In California, college students typically only need to upload a picture of their vaccine record to their school portal as proof of COVID-19 vaccination. Students who refuse the vaccine can easily submit photos of counterfeit information.

In the article, Rebecca Williams, a research associate at UNC’s Lineberger Comprehensive Cancer Center and Center for Health Promotion and Disease Prevention, stressed her concerns while pointing out that students taking advantage of the system are not a surprise. 

“This is why I think the development of a reliable national digital vaccine passport app is very important for the sake of all the organizations and businesses that want to require proof of vaccination for employees, students, or business patrons,” Williams said.

Benjamin Mason Meier, a global health policy professor at the University of North Carolina at Chapel Hill, concurred that an electronic system should be more easily accessible, adding that it would not only aid in accountability but would ensure, “every student is operating in the collective interest of the entire campus.”

Be Careful How You Handle Your Vaccine Card

Last winter, as people began completing their immunizations for COVID-19, it became a common sight on social media to see a photo of someone celebrating with a caption of “Got my shot!’’ or “Done!’’ while holding up their stamped card. Officials at the Federal Trade Commission (FTC) were quick in expressing their concerns.

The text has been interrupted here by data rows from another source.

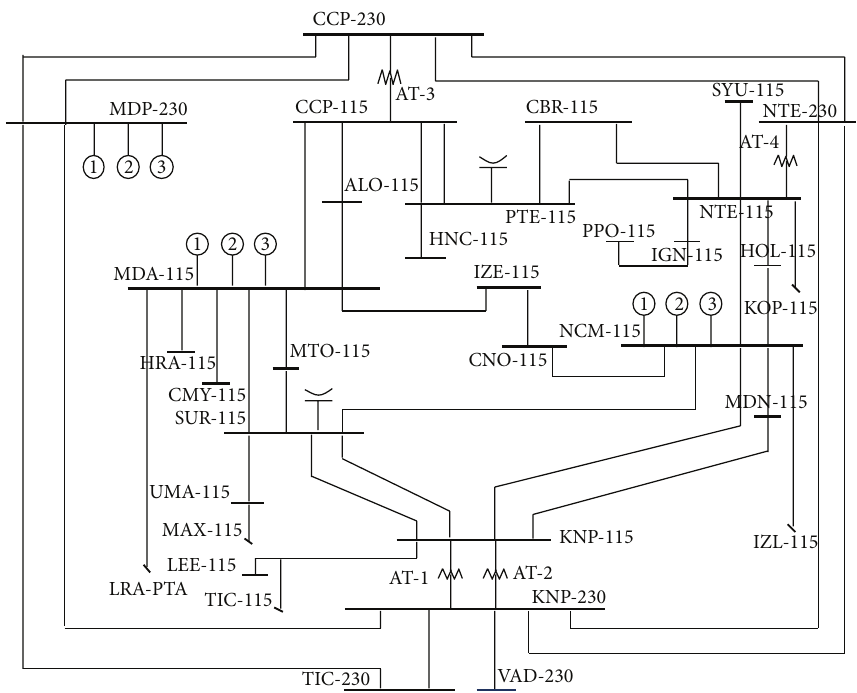
Figure 10: Electric power network for the urban area of the city of Merida, Yucatan, Mexico.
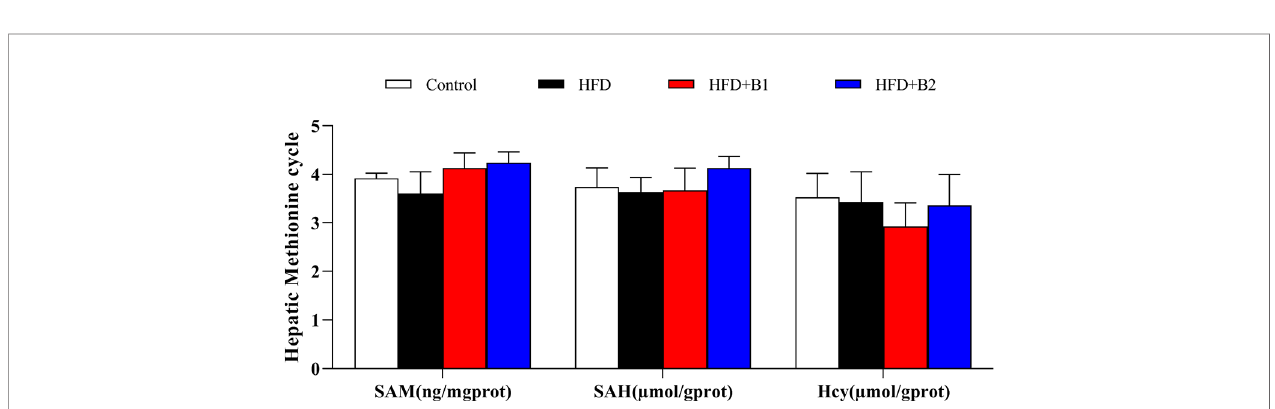
FIGURE 5 | Hepatic methionine metabolic pathway markers of juvenile black seabream ( Acanthopagrus schlegelii ) fed the experimental diets [Control: 11% crude lipid; HFD, high-fat diet; HFD+B1, HFD +betaine (10g/kg); HFD+B2, HFD + betaine (20 g/kg)] for 8 weeks. SAM, S-adenosylmethionine; SAH, S- adenosylhomocysteine; Hcy, homocysteine. Values are means (n=3) with standard errors represented by vertical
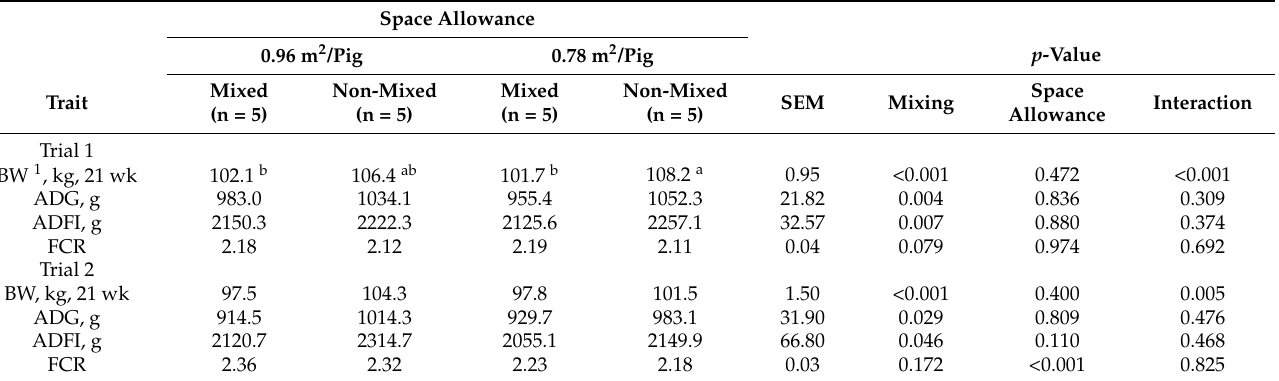
Table 3. Effect of space allowance and mixing on bodyweight (BW), average daily gain (ADG), average daily feed intake (ADFI) and feed conversion ratio (FCR) (Least square means (LS means) ± Standard error mean (SEM)) in trial 1 and trial 2 from 11 to 21 weeks of age.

On February 5, the FTC’s Division of Consumer & Business Education released a statement detailing the need for individuals not to share the contents of their COVID-19 vaccination card due to the issue of identity theft. Vaccination cards include valuable information such as your full name, date of birth, where you got your vaccine, and the dates you got it. By posting this information, on social media such as Facebook or Instagram, you are making yourself more vulnerable to identity theft. 

Six months later, and the premise of the FTC’s warning is still valuable:

“Want to share the news about your vaccination? How about a photo of a nifty adhesive bandage on the injection site? (You can show off your tattoos and deltoids at the same time). Or, post a photo of your white or orange vaccine sticker. The stickers are really cool.”